For now, the report, which was published last week, gives priority to the looser standard, but when the CDC issues its next report two years from now, the more stringent measure will take precedence.
The current report tracked the estimated prevalence of autism in more than 300,000 children who were 8 years old in 2014. Statistically, the children, who reside in 11 communities in as many states, aren’t nationally representative, but the findings inform treatment and policy decisions across the country.
The conclusions are based primarily on criteria drafted in 1994 for the American Psychiatric Association’s Diagnostic and Statistical Manual of Mental Disorders. [DSM] Using those standards, 1 in 59 children had autism, compared with 1 in 68 just two years earlier.
For the sake of comparison, the report assessed 263,775 children using both the old and new standards, which were drafted in 2013.
Based on the old standards, 4,658 were autistic. With the new criteria, 4% fewer, or 4,498, were—but that number includes 681 on the basis of a previous diagnosis. Without them, only 3,817 children would have been diagnosed, or 18% fewer than the number identified with the old rules.

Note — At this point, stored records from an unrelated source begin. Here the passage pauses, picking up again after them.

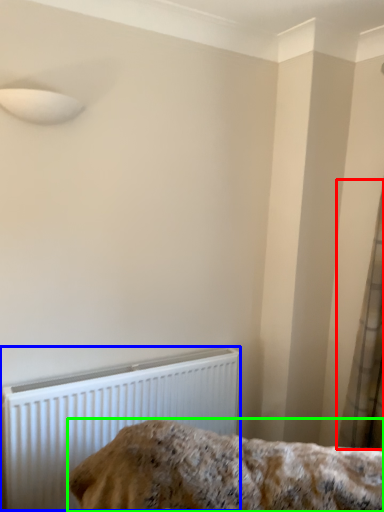
Question: Based on their relative distances, which object is nearer to curtain (highlighted by a red box)? Choose from radiator (highlighted by a blue box) and furniture (highlighted by a green box).

Choices:
 (A) radiator
 (B) furniture

Answer: (B)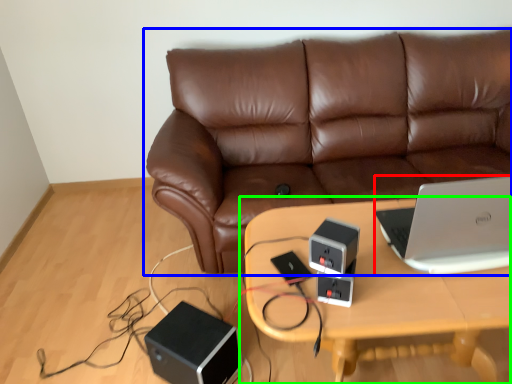
Question: Estimate the real-world distances between objects in this image. Which object is closer to laptop (highlighted by a red box), studio couch (highlighted by a blue box) or table (highlighted by a green box)?

Choices:
 (A) studio couch
 (B) table

Answer: (B)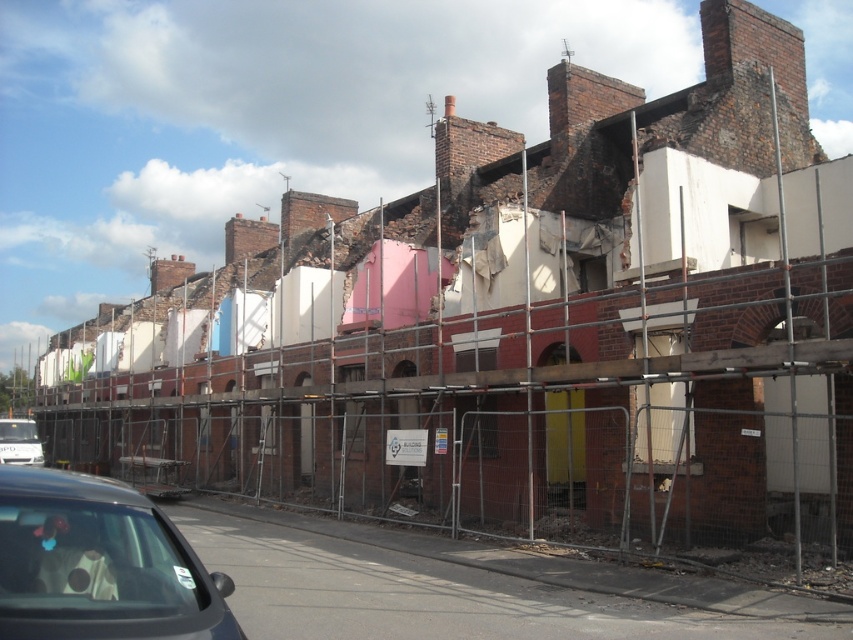
Question: Is black glossy car at lower left to the right of white matte van at lower left from the viewer's perspective?

Choices:
 (A) no
 (B) yes

Answer: (B)

Question: Is black glossy car at lower left bigger than white matte van at lower left?

Choices:
 (A) no
 (B) yes

Answer: (A)

Question: Does black glossy car at lower left have a greater width compared to white matte van at lower left?

Choices:
 (A) no
 (B) yes

Answer: (A)

Question: Which of the following is the farthest from the observer?

Choices:
 (A) black glossy car at lower left
 (B) white matte van at lower left

Answer: (B)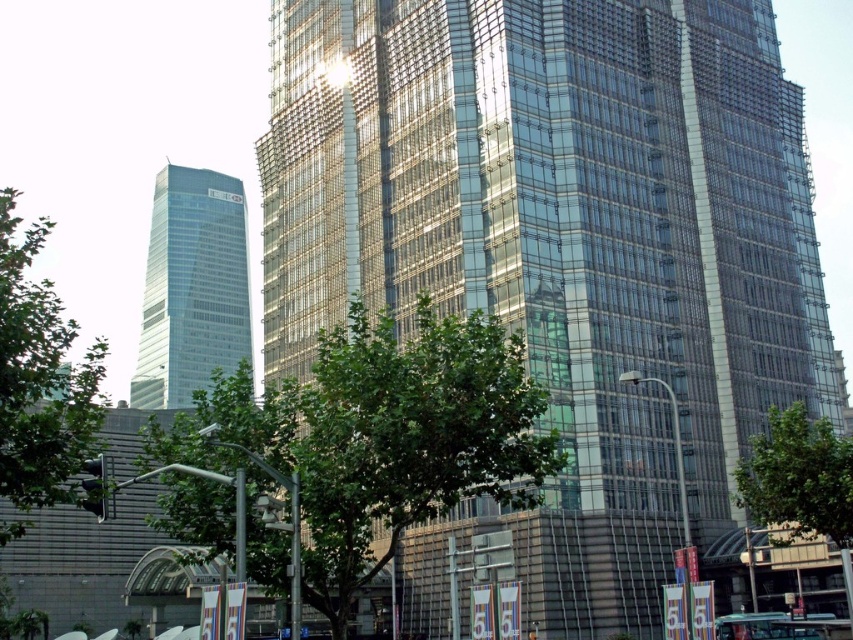
You are standing at the origin point of the coordinate system in the urban landscape. You need to locate the transparent glass building at center. What are its coordinates?

The transparent glass building at center is located at coordinates point (561, 230).

You are standing in the urban landscape and want to take a photo of both green leafy tree at center and green leafy tree at lower right. Which tree should you position yourself closer to the left side of to ensure both are in the frame?

You should position yourself closer to the left side of the green leafy tree at center since it is to the left of the green leafy tree at lower right, allowing both trees to be captured in the photo frame.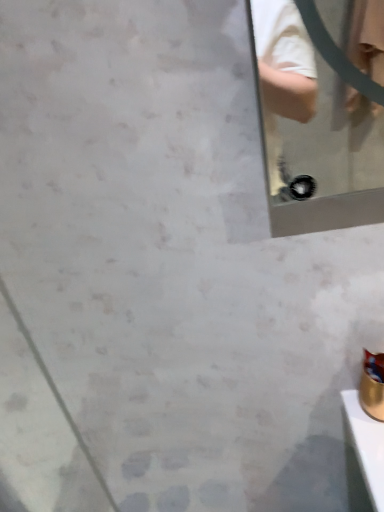
Measure the distance between gold metallic can at lower right and camera.

A distance of 30.72 inches exists between gold metallic can at lower right and camera.

Describe the element at coordinates (372, 385) in the screenshot. I see `gold metallic can at lower right` at that location.

Where is `gold metallic can at lower right`? The height and width of the screenshot is (512, 384). gold metallic can at lower right is located at coordinates (372, 385).

You are a GUI agent. You are given a task and a screenshot of the screen. Output one action in this format:
    pyautogui.click(x=<x>, y=<y>)
    Task: Click on the gold metallic can at lower right
    The height and width of the screenshot is (512, 384).
    Given the screenshot: What is the action you would take?
    pyautogui.click(x=372, y=385)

It’s possible some of those kids would meet the new criteria, but the documented record of their symptoms didn’t support that conclusion.
I
write in The Politics of Autism:
Dr. Allen Frances, the lead editor of previous version of the manual, says that the diagnostic instructions are confusing, so the diagnosis will vary from rater to rater and place to place. “It will be even more impossible than it is now to determine rates of autism and why they shift so much over time.” A more recent study says that prevalence estimates are likely to decline under DSM-5 – but it cautions that policies for service eligibility and diagnostic tools will change in response to the revised criteria. Clinicians may react by looking for more symptoms to back up ASD diagnoses.
And DSM-5 is not the last word. Whereas the titles of previous editions included Roman numerals (DSM-III, DSM-IV), the new one instead has an Arabic numeral to make it easier to designate revisions. The future will bring DSM-5.1, DSM-5.2, and so on, which may include further changes in the way we describe and diagnose autism.